Stellaris is a primarily mouse-based strategy game, even though it has a multitude of obscure hotkeys for every little action, and so it needs a strong interface in order to manage your empire. Thankfully, it largely succeeds on that front. It’s easy to get lost in these sorts of games, but all relevant info, such as all your various ships and their current tasks, is handily on screen at all times.
As your empire expands, though, things can get a little confusing. The general diplomacy screen is just not very well laid out once you’ve encountered a few other species, and I found myself engaging in diplomacy by interacting from the galaxy map instead. Similarly, it’s easy to forget what the individual planets are up to, though the game will provide a few reminders during dire moments.
Visuals in Stellaris are passable and generally serve their purpose. It’s a game where you’ll frequently be spending time on the macro scale so it makes sense to not be too detailed. That being said, there is some charm to be had, especially with the alien factions. While some are basic humanoids, there’s a variety of space sloths and fungoid races that are very well designed and fun to interact with.
Sound design is similarly basic. It feels like the same song is frequently what you’ll hear, the sort of theme that’s great but fairly similar to other star trekking works out there. There are some useful audio cues for when you encounter a hostile fleet, and the game’s tutorial helper is voiced, which helps to get oriented.
Stellaris tasks players to take on the role of leading a galactic empire during the space age. How you go about this and the race you pick are up to you. Some may prefer peace and diplomacy, while others war and slavery. Just picking your race has heavy consequences on the rest of that game.
In many ways Stellaris feels like it has more Civilization series blood in its veins than it does the likes of Crusader Kings. There are no complicated family members and political machinations are reduced. In fact you can spend a decent amount of time barely encountering any of the AI players.
Things start off small, using science ships as scouts and construction ships to build stations where resources were found, and then slowly creeping outward.

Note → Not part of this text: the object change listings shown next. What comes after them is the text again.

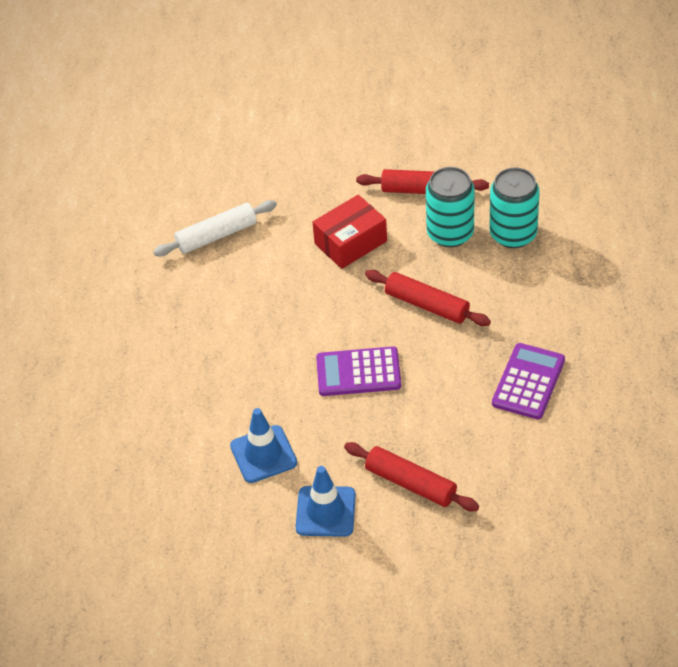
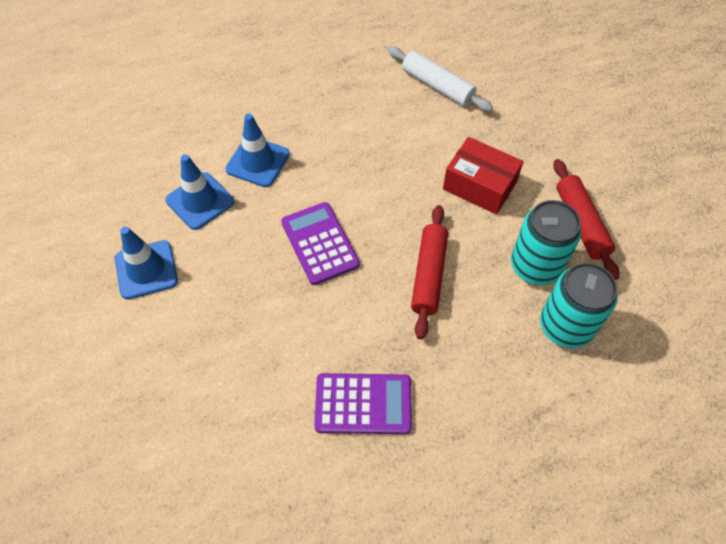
camera: 65 degrees right, 10 degrees up
red rolling pin [344,442,479,511] -> none
none -> blue traffic cone [226,114,290,187]

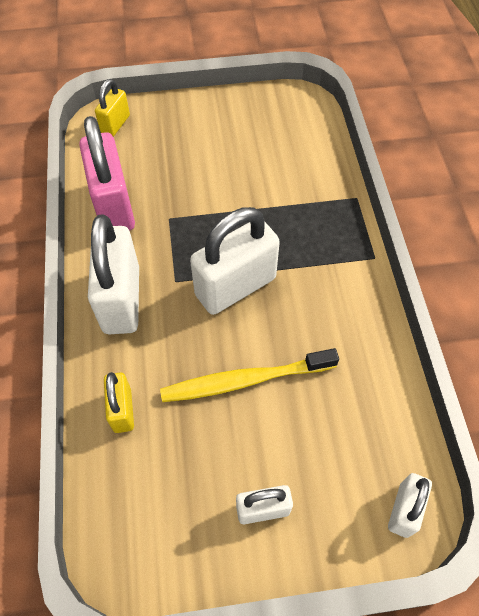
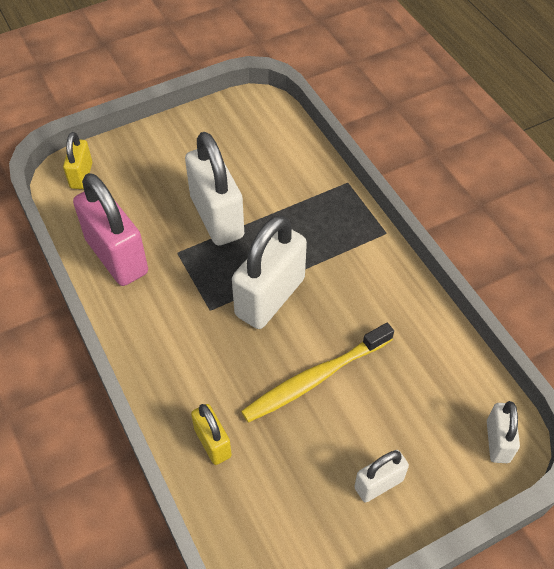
camera: 20 degrees left, 5 degrees down
white padlock [88,214,139,334] -> white padlock moved to [185,132,244,246]

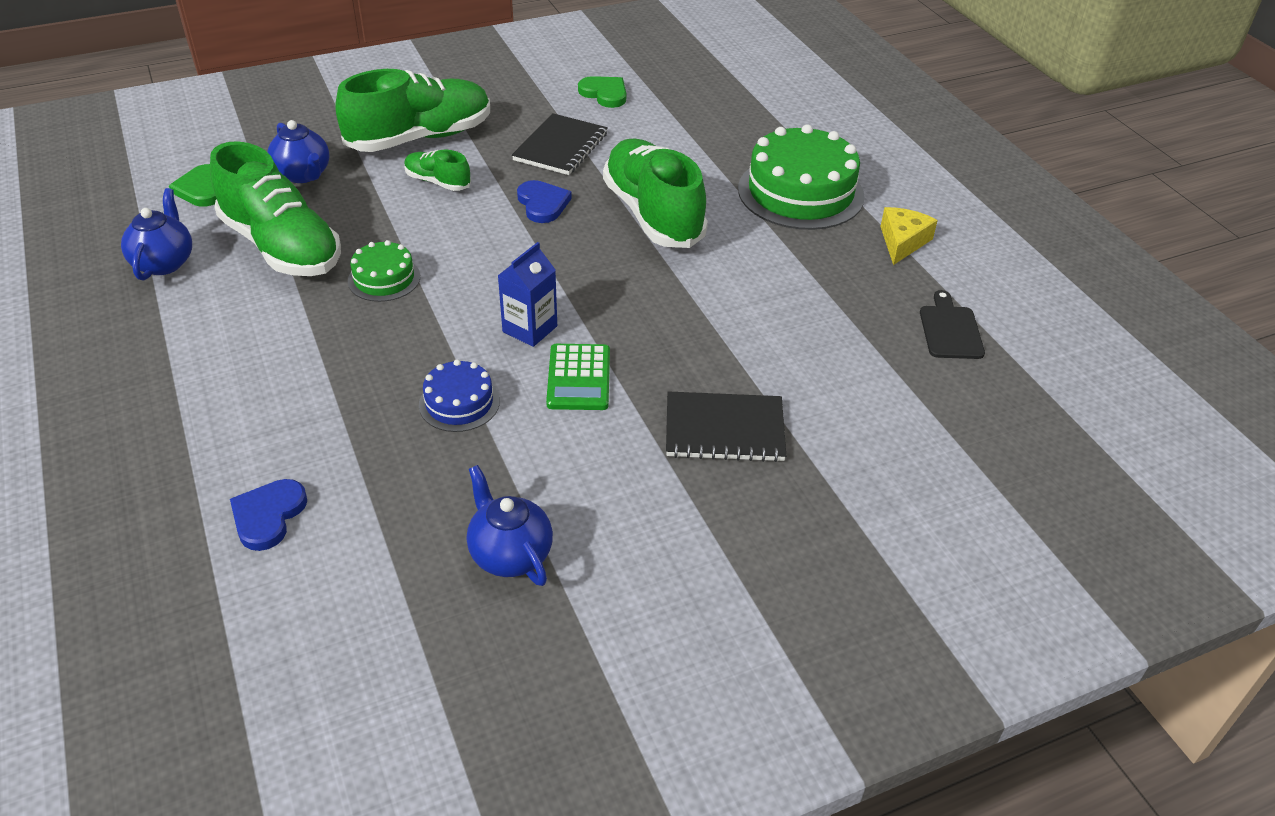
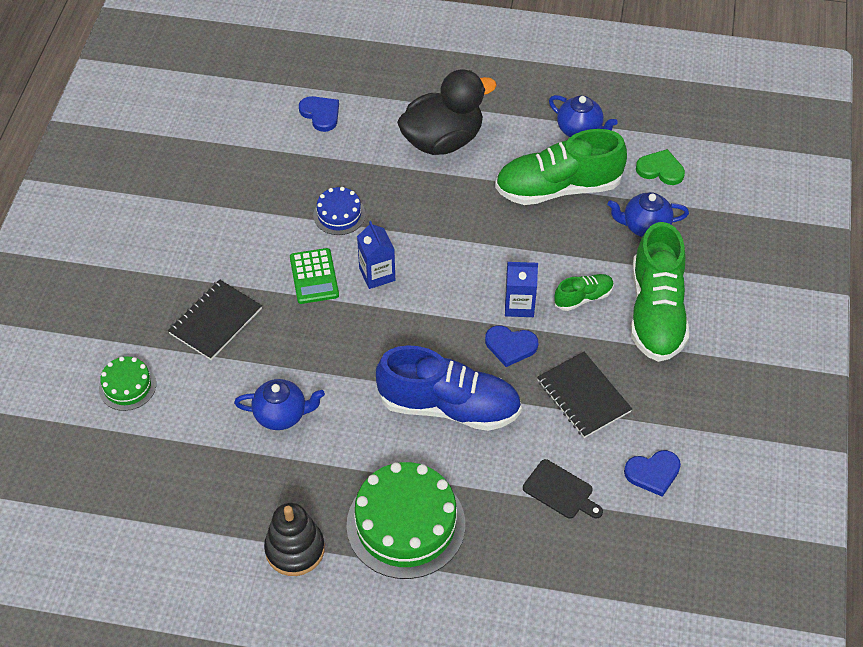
camera: 125 degrees right, 10 degrees up
green cake [348,240,420,302] -> green cake moved to [99,357,156,411]
blue teapot [467,465,553,586] -> blue teapot moved to [234,379,325,430]
green calculator [546,344,610,410] -> green calculator turned 135 degrees counterclockwise [290,248,339,304]
green heart [578,76,626,108] -> blue heart [624,450,681,497]
green shoe [603,139,708,248] -> blue shoe [376,345,522,431]
yellow cheese [880,207,938,265] -> black stacking toy [264,503,325,576]
black cutting board [920,290,985,359] -> black cutting board moved to [523,459,603,518]
none -> black duck [397,70,497,155]
none -> blue carton [505,262,538,317]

Eventually you’ll run out of resources in your domain and will need to expand, as resources not within your borders cannot be claimed.
All the while there’s the typical scientific research going on. These can vary from improving parts of your ship to new ways to deal with the aliens you’ll encounter. One tiny annoyance with research is that your opportunities are randomized, which can be frustrating when you need something that will help with specific resources.

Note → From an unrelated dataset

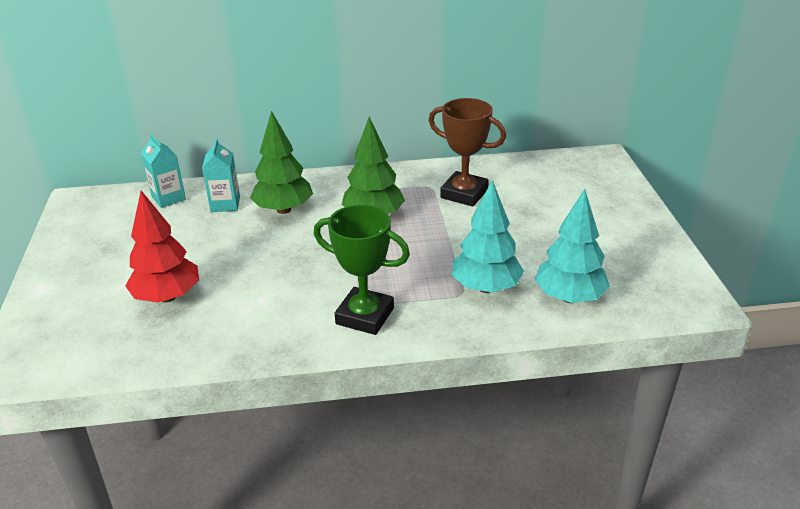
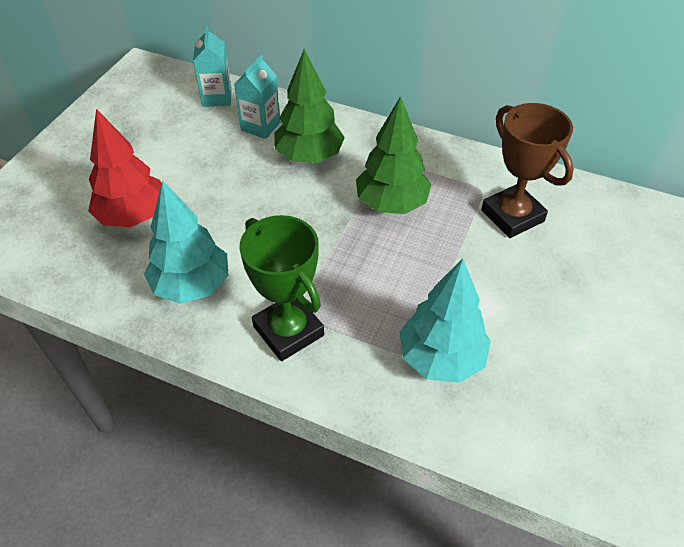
camera: 30 degrees right, 15 degrees up
turquoise tree [535,189,610,303] -> turquoise tree moved to [144,180,229,304]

However, there are some neat tweaks as well. When you have a space battle against a mysterious alien race, you can research the debris left behind that can sometimes lead to unique technologies as well as bonus gains toward ones related to the defeated species.

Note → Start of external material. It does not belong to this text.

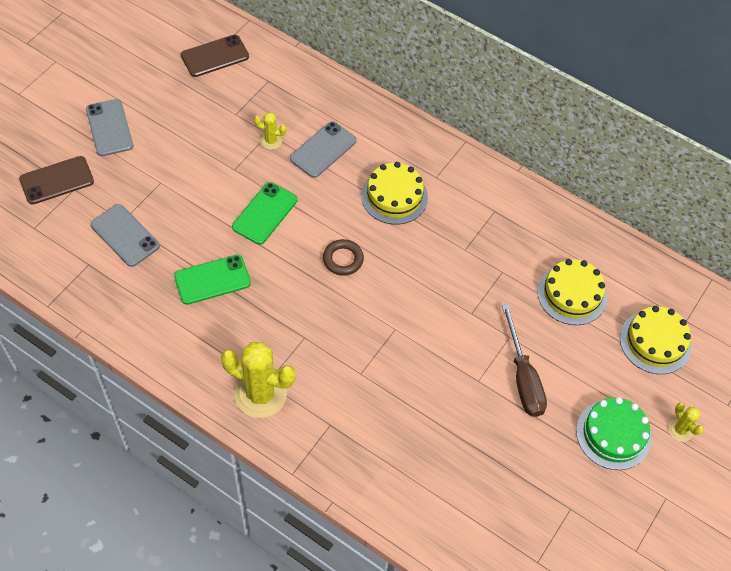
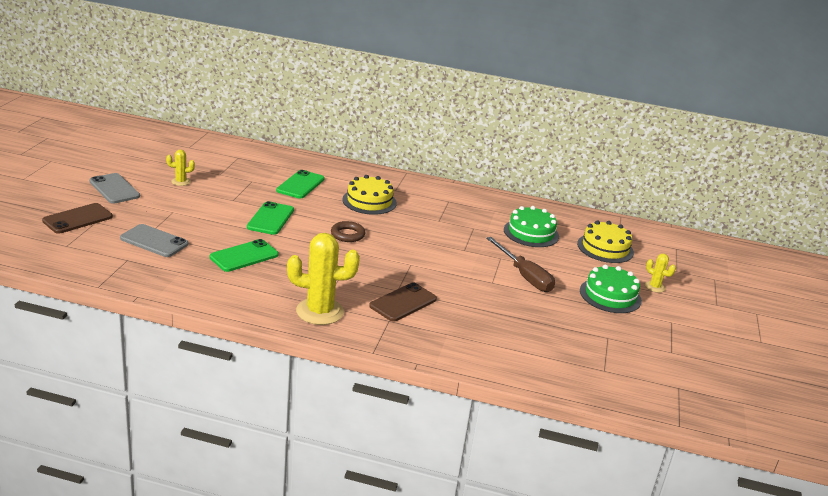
camera: 20 degrees left, 30 degrees down
brown phone [181,35,249,77] -> brown phone moved to [369,283,437,322]
yellow cactus [254,112,287,150] -> yellow cactus moved to [166,150,195,186]
grey phone [290,121,357,178] -> green phone [276,170,325,199]
yellow cake [537,259,607,325] -> green cake [504,206,559,247]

Resource management is often the name of the game, mostly carefully balancing your expansionism to not overextend the energy you’ve got coming in. There’s also the typical currency to spend, this time called minerals, as well as influence.
Influence is needed to recruit important people like scientists and admirals, as well as for important tasks like setting up outposts or declaring edicts. These important people age and die eventually, so don’t be like me and be down to nearly zero when all your governors die of old age at the same time, which let a few revolts grow under my nose.
While the beginning of the game is quite fun, it does sort of slow down toward the middle when you’re gaining a decent amount of power but aren’t quite good enough to take everyone else out. Resources constrain expanding a bit too much, and it’s been acknowledged by the developers already as a problem, with recent patches to address it.
Furthermore, the AI can seem passive and easy at times, and frustratingly random at others. Diplomacy just isn’t as compelling right now compared to expansion and war.
The game does allow you a fairly large amount of customization, from the galaxy size to how many AI races start off in an advanced state. Instead of starting off as a predefined race you can create your own as well with the type of ethics you want, or even mod them in via the game’s default Steam Workshop support.
Stellaris is a fine strategy game; one that’s fairly friendly for beginners provided they start with the tutorial. It does have some mid-game snags, and diplomacy/AI behaviors need some work, but given the developer’s past history with patching in a good variety of fixes and free content, it’s something that will likely be addressed.